Rent corresponds to the financial consideration that the tenant pays to the landlord in exchange for making the property or premises available. It constitutes the principal obligation of the tenant under Article 1728 of the French Civil Code. Its amount is freely set at the signature of the tenancy agreement (except in tight markets where the rent cap provided for by the ELAN Act of 23 November 2018 applies) and can only be revised in accordance with an indexation clause, generally indexed to the Rental Reference Index (IRL) published quarterly by INSEE.

Rent remunerate solely the enjoyment of the property. It does not cover either the individual consumption of the tenant or the costs of routine maintenance of common parts, which are subject to a separate regime.

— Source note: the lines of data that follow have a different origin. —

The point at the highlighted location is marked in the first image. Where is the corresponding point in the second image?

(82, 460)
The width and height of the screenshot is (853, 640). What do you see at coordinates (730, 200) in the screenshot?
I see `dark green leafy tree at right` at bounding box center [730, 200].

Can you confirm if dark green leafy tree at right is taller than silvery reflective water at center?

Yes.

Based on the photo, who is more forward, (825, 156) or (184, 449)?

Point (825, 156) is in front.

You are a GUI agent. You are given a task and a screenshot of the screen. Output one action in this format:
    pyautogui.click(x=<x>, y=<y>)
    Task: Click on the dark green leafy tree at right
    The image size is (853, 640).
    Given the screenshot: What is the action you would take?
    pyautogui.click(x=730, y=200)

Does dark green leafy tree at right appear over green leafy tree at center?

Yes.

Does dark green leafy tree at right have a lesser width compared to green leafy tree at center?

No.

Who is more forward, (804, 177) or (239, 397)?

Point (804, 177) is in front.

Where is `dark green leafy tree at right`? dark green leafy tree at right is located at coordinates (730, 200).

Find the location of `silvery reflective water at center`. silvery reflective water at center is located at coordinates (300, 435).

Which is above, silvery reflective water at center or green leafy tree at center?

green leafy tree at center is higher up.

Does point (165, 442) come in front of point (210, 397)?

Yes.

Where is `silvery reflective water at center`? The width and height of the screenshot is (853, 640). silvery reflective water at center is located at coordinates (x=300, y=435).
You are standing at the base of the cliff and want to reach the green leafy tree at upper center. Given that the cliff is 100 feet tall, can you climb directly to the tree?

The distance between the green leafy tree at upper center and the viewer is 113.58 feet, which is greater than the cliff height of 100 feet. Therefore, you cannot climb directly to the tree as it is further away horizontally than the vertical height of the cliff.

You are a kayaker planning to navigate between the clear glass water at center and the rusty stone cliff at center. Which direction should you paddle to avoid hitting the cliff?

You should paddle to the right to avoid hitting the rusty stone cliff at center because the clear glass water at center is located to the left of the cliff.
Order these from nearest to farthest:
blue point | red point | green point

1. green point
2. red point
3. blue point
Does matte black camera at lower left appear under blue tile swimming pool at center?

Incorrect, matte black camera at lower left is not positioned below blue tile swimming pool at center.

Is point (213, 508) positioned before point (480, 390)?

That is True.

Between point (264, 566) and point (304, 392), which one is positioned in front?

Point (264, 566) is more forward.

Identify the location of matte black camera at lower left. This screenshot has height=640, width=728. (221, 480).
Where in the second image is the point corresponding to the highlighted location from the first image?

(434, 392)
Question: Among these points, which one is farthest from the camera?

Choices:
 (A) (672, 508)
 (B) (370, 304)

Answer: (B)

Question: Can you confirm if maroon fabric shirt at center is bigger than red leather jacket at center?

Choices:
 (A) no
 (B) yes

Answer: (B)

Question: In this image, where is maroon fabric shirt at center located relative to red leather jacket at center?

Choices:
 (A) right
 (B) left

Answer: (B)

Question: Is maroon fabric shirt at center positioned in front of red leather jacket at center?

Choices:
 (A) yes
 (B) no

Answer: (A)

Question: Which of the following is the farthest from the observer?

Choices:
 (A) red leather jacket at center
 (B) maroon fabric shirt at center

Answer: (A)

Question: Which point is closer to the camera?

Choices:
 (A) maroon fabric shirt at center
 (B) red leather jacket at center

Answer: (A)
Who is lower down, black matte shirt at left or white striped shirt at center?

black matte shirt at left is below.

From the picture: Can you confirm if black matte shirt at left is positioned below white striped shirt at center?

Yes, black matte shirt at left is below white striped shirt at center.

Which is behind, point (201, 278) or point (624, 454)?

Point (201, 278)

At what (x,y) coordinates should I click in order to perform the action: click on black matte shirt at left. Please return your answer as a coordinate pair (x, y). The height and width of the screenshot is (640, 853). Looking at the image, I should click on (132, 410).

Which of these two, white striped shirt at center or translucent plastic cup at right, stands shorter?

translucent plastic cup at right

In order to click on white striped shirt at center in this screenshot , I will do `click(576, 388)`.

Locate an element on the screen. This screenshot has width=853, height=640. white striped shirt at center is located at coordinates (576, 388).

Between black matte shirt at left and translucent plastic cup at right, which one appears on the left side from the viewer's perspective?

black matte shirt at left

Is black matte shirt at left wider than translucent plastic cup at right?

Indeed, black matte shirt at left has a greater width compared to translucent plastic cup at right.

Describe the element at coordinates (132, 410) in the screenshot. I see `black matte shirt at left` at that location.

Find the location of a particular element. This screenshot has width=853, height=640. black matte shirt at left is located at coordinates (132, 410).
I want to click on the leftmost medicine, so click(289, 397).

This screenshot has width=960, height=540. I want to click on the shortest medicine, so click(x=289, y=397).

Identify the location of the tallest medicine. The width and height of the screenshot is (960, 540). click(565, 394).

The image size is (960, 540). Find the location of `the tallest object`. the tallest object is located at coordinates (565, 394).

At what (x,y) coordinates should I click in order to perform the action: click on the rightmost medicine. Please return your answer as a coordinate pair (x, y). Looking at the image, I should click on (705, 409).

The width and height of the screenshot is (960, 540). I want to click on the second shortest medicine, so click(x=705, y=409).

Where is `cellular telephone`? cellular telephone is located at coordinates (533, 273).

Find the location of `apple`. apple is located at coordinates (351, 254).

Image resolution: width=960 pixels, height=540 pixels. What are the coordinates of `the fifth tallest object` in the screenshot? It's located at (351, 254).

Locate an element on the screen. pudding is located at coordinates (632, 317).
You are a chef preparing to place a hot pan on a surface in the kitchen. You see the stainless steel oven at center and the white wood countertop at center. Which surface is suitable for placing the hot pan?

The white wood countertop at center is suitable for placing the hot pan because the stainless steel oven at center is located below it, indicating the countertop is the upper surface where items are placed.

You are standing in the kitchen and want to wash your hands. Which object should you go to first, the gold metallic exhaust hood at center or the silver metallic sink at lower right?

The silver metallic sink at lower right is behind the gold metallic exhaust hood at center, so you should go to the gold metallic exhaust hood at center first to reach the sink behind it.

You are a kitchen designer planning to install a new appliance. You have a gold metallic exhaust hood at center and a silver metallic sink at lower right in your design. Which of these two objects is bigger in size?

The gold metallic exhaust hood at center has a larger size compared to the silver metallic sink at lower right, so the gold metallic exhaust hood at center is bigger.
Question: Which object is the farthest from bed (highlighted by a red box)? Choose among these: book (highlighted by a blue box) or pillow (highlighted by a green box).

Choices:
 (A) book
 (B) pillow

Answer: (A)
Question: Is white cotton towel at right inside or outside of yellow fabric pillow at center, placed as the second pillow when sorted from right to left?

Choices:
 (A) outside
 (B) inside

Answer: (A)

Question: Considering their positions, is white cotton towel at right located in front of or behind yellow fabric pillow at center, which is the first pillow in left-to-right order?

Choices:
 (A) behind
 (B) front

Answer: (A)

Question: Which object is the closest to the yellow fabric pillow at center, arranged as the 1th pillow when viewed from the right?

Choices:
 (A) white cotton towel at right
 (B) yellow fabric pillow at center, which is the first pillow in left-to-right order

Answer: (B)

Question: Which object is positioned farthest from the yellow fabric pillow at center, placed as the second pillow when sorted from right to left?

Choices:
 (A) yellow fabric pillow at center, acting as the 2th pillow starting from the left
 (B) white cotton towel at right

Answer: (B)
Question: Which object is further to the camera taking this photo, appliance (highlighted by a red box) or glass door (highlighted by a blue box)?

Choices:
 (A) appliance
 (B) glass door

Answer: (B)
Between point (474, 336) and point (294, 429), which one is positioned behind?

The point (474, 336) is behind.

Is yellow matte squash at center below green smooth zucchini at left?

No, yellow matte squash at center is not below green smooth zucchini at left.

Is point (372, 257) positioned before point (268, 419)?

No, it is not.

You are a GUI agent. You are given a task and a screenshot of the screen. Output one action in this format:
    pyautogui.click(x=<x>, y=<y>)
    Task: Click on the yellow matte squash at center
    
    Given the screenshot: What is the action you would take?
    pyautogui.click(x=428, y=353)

Nature and regime of rental charges

Rental charges, also called "recoverable charges", refer to expenses initially borne by the landlord but which the law permits to be passed on to the tenant. Their list is strictly exhaustive: the Decree of 26 August 1987 enumerates exhaustively the recoverable items, including:

  • Expenses for cold water, hot water and collective heating;
  • Maintenance of common areas (cleaning, lighting, lift);
  • Minor repairs to common equipment;
  • Household waste collection tax.

Any charge not provided for by this decree cannot be charged to the tenant, even with written consent. This rule of public policy protects the tenant against unfair clauses. Charges are generally paid as monthly provisions, with mandatory annual regularisation on presentation of supporting documents (Article 23 of the 1989 Act).

Why the distinction is legally decisive

Confusion between rent and charges entails several risks. First, in terms of revision: only rent can be indexed to the IRL; charges, on the other hand, change according to actual expenditure. Next, in case of non-payment, the termination clause must precisely specify the nature of the debt. Finally, for tax purposes, the landlord declares the rent as income from property, whilst charges recovered do not constitute taxable income.

In the event of dispute, the judge regularly requalifies sums improperly described as "charges" as additional rent, with reimbursement to the tenant of sums wrongly received, accompanied by statutory interest.

Good practice for drafting the tenancy agreement

The tenancy agreement must clearly distinguish, in separate clauses, the amount of rent and the amount of provisions for charges. It is recommended to attach a list of recoverable charges and to specify the apportionment key (share of building, proportion, individual consumption). This transparency limits disputes and secures the contractual relationship throughout the term of the tenancy.